What this task involves: Make an exact copy of every entry, leaving the pictures out.

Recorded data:

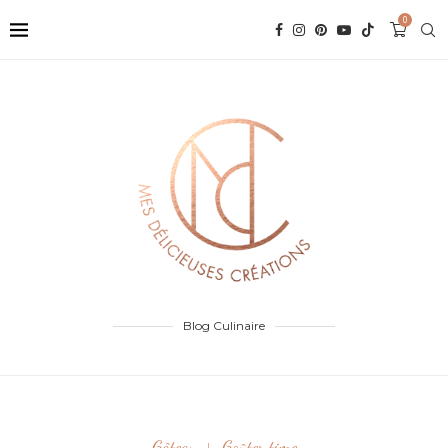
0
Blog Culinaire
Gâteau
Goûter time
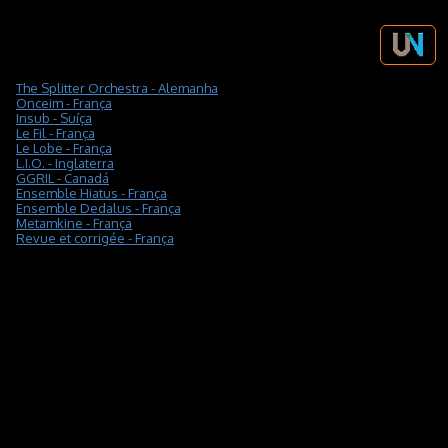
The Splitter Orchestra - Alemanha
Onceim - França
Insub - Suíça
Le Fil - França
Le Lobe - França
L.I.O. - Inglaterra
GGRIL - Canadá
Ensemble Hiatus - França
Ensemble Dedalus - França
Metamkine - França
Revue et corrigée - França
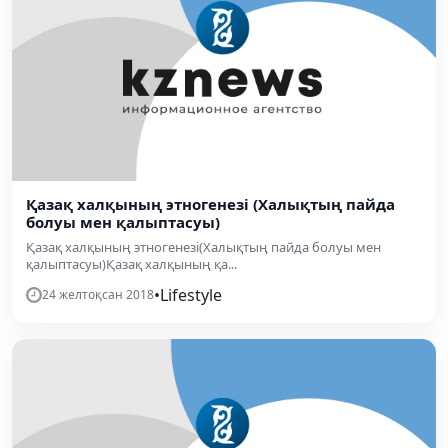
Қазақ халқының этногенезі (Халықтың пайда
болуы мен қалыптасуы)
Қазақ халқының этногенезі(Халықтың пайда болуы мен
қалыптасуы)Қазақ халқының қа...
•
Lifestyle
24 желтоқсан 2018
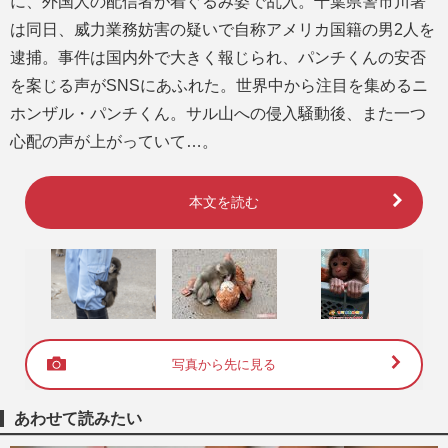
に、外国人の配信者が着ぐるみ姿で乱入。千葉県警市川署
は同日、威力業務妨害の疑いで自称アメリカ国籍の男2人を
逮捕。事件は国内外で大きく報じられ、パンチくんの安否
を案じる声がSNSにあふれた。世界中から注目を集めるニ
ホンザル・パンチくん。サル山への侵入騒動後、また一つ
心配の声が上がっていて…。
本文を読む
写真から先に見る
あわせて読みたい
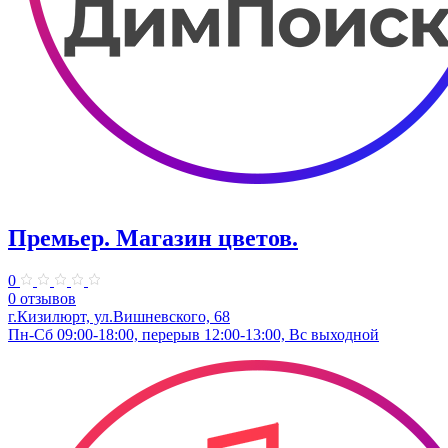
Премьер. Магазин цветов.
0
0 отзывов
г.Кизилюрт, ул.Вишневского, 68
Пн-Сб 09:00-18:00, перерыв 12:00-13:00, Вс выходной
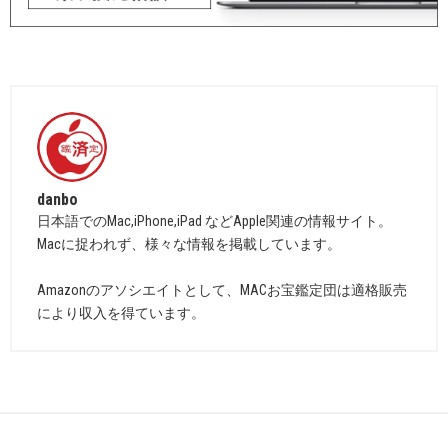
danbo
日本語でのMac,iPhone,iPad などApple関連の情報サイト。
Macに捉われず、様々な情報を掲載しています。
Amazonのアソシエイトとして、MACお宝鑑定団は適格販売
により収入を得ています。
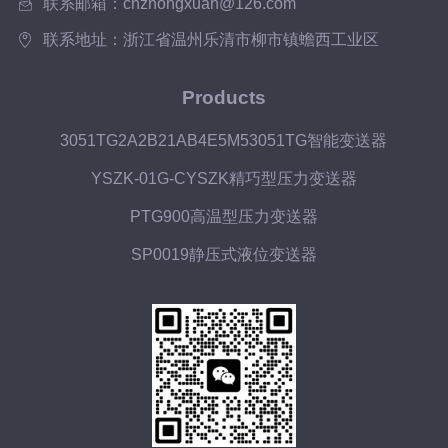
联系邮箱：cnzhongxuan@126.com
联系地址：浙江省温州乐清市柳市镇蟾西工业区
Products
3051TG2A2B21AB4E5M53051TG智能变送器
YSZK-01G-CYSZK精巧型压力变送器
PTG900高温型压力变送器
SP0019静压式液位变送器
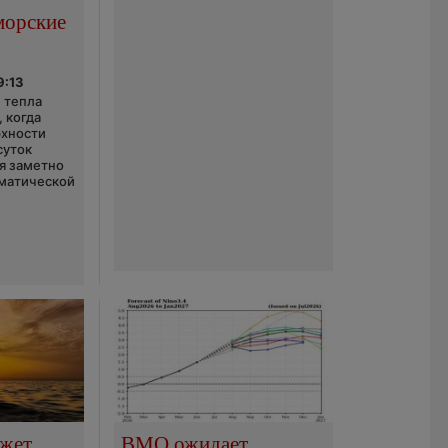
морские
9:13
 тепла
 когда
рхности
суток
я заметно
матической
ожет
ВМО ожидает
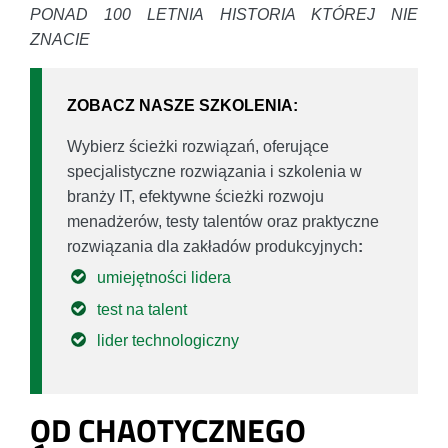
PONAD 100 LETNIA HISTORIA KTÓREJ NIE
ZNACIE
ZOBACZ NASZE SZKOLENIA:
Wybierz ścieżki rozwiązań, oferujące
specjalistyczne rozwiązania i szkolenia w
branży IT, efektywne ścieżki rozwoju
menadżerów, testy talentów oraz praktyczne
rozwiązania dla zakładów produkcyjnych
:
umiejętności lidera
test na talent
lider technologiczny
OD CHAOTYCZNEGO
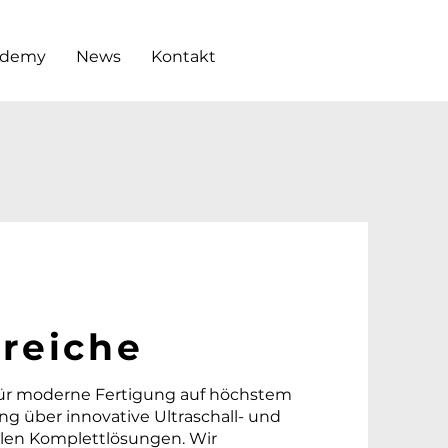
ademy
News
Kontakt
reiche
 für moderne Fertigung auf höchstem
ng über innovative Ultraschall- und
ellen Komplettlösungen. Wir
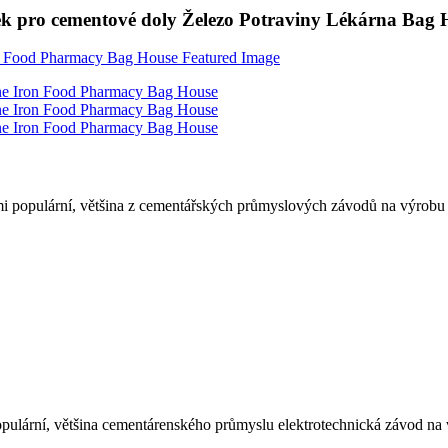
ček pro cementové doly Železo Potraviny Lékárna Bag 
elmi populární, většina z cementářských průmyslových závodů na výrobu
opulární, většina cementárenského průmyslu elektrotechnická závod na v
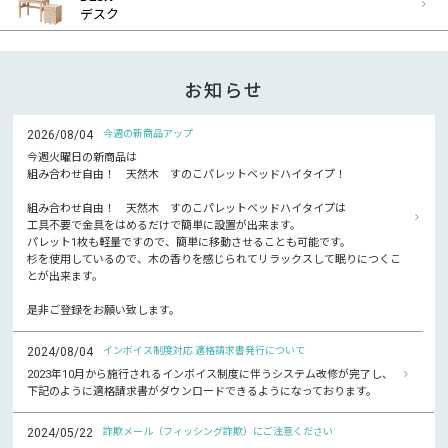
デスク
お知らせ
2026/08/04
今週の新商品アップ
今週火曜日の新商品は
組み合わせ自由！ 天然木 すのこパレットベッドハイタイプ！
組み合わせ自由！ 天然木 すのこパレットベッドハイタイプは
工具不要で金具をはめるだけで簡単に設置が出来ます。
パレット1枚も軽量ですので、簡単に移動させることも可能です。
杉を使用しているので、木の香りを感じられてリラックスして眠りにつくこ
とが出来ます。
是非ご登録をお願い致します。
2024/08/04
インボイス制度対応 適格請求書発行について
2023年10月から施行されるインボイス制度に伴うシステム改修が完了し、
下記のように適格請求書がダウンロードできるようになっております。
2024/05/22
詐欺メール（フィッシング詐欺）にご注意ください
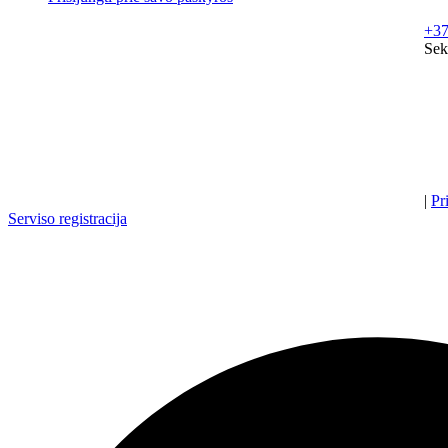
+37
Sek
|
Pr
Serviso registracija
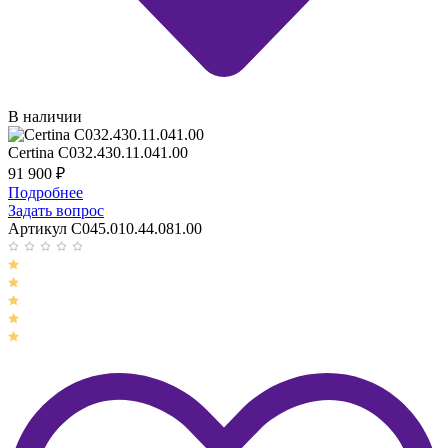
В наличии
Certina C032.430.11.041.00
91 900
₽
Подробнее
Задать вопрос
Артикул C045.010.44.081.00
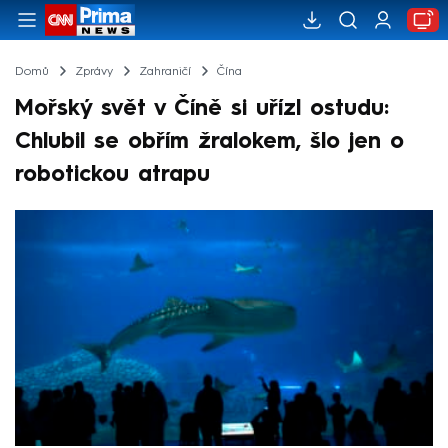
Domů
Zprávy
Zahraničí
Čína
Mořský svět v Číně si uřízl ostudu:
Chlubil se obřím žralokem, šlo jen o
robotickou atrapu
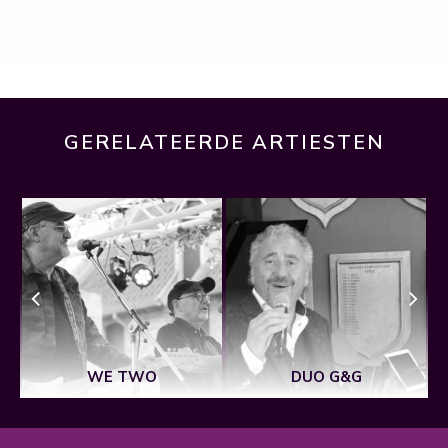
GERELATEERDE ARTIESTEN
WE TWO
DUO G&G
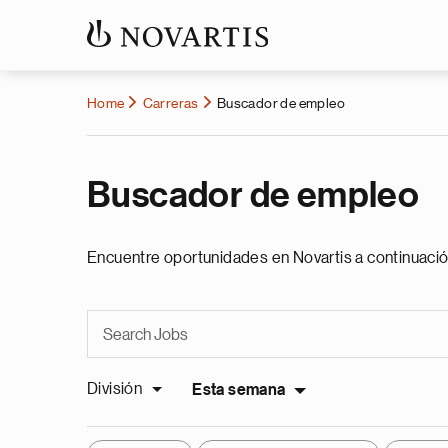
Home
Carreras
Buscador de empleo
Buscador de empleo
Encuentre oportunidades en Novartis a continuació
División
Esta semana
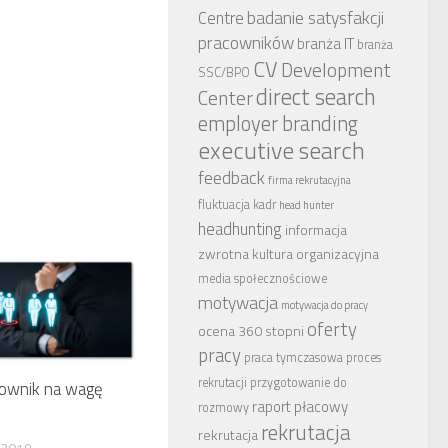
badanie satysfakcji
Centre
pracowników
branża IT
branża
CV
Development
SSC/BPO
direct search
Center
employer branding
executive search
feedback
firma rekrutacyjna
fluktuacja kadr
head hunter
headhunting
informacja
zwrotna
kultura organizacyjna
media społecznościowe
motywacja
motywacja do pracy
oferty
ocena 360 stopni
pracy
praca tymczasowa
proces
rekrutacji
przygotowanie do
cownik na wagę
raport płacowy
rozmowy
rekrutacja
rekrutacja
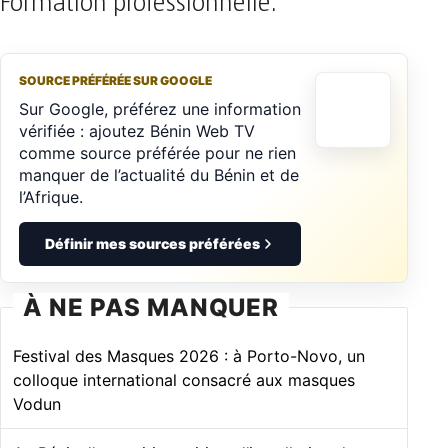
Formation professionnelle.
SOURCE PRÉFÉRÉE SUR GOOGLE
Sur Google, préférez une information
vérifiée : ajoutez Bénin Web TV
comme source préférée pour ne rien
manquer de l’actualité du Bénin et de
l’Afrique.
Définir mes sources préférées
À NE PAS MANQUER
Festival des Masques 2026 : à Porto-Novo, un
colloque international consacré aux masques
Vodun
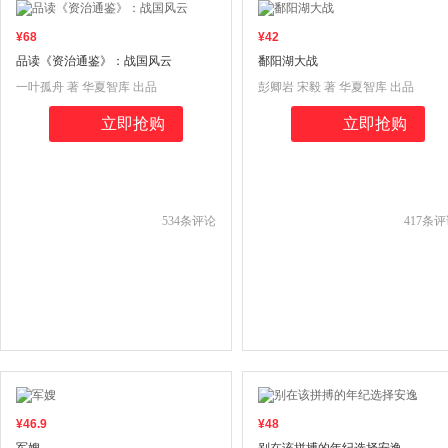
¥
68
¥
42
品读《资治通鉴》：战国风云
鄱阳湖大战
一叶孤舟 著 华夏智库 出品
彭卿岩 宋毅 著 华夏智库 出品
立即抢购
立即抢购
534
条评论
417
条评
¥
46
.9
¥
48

Exercise answer:
0
Blog Culinaire
Gâteau
Goûter time
The Splitter Orchestra - Alemanha
Onceim - França
Insub - Suíça
Le Fil - França
Le Lobe - França
L.I.O. - Inglaterra
GGRIL - Canadá
Ensemble Hiatus - França
Ensemble Dedalus - França
Metamkine - França
Revue et corrigée - França
Қазақ халқының этногенезі (Халықтың пайда
болуы мен қалыптасуы)
Қазақ халқының этногенезі(Халықтың пайда болуы мен
қалыптасуы)Қазақ халқының қа...
•
Lifestyle
24 желтоқсан 2018
に、外国人の配信者が着ぐるみ姿で乱入。千葉県警市川署
は同日、威力業務妨害の疑いで自称アメリカ国籍の男2人を
逮捕。事件は国内外で大きく報じられ、パンチくんの安否
を案じる声がSNSにあふれた。世界中から注目を集めるニ
ホンザル・パンチくん。サル山への侵入騒動後、また一つ
心配の声が上がっていて…。
本文を読む
写真から先に見る
あわせて読みたい
Премьер. Магазин цветов.
0
0 отзывов
г.Кизилюрт, ул.Вишневского, 68
Пн-Сб 09:00-18:00, перерыв 12:00-13:00, Вс выходной
danbo
日本語でのMac,iPhone,iPad などApple関連の情報サイト。
Macに捉われず、様々な情報を掲載しています。
Amazonのアソシエイトとして、MACお宝鑑定団は適格販売
により収入を得ています。
联系邮箱：cnzhongxuan@126.com
联系地址：浙江省温州乐清市柳市镇蟾西工业区
Products
3051TG2A2B21AB4E5M53051TG智能变送器
YSZK-01G-CYSZK精巧型压力变送器
PTG900高温型压力变送器
SP0019静压式液位变送器
морские
9:13
 тепла
 когда
рхности
суток
я заметно
матической
ожет
ВМО ожидает
PONAD 100 LETNIA HISTORIA KTÓREJ NIE
ZNACIE
ZOBACZ NASZE SZKOLENIA:
Wybierz ścieżki rozwiązań, oferujące
specjalistyczne rozwiązania i szkolenia w
branży IT, efektywne ścieżki rozwoju
menadżerów, testy talentów oraz praktyczne
rozwiązania dla zakładów produkcyjnych
:
umiejętności lidera
test na talent
lider technologiczny
OD CHAOTYCZNEGO
ademy
News
Kontakt
reiche
 für moderne Fertigung auf höchstem
ng über innovative Ultraschall- und
ellen Komplettlösungen. Wir
ček pro cementové doly Železo Potraviny Lékárna Bag 
elmi populární, většina z cementářských průmyslových závodů na výrobu
opulární, většina cementárenského průmyslu elektrotechnická závod na v
デスク
お知らせ
2026/08/04
今週の新商品アップ
今週火曜日の新商品は
組み合わせ自由！ 天然木 すのこパレットベッドハイタイプ！
組み合わせ自由！ 天然木 すのこパレットベッドハイタイプは
工具不要で金具をはめるだけで簡単に設置が出来ます。
パレット1枚も軽量ですので、簡単に移動させることも可能です。
杉を使用しているので、木の香りを感じられてリラックスして眠りにつくこ
とが出来ます。
是非ご登録をお願い致します。
2024/08/04
インボイス制度対応 適格請求書発行について
2023年10月から施行されるインボイス制度に伴うシステム改修が完了し、
下記のように適格請求書がダウンロードできるようになっております。
2024/05/22
詐欺メール（フィッシング詐欺）にご注意ください
+37
Sek
|
Pr
Serviso registracija
В наличии
Certina C032.430.11.041.00
91 900
₽
Подробнее
Задать вопрос
Артикул C045.010.44.081.00
Domů
Zprávy
Zahraničí
Čína
Mořský svět v Číně si uřízl ostudu:
Chlubil se obřím žralokem, šlo jen o
robotickou atrapu
GERELATEERDE ARTIESTEN
WE TWO
DUO G&G
Home
Carreras
Buscador de empleo
Buscador de empleo
Encuentre oportunidades en Novartis a continuació
División
Esta semana
badanie satysfakcji
Centre
pracowników
branża IT
branża
CV
Development
SSC/BPO
direct search
Center
employer branding
executive search
feedback
firma rekrutacyjna
fluktuacja kadr
head hunter
headhunting
informacja
zwrotna
kultura organizacyjna
media społecznościowe
motywacja
motywacja do pracy
oferty
ocena 360 stopni
pracy
praca tymczasowa
proces
rekrutacji
przygotowanie do
cownik na wagę
raport płacowy
rozmowy
rekrutacja
rekrutacja
Formation professionnelle.
SOURCE PRÉFÉRÉE SUR GOOGLE
Sur Google, préférez une information
vérifiée : ajoutez Bénin Web TV
comme source préférée pour ne rien
manquer de l’actualité du Bénin et de
l’Afrique.
Définir mes sources préférées
À NE PAS MANQUER
Festival des Masques 2026 : à Porto-Novo, un
colloque international consacré aux masques
Vodun
¥
68
¥
42
品读《资治通鉴》：战国风云
鄱阳湖大战
一叶孤舟 著 华夏智库 出品
彭卿岩 宋毅 著 华夏智库 出品
立即抢购
立即抢购
534
条评论
417
条评
¥
46
.9
¥
48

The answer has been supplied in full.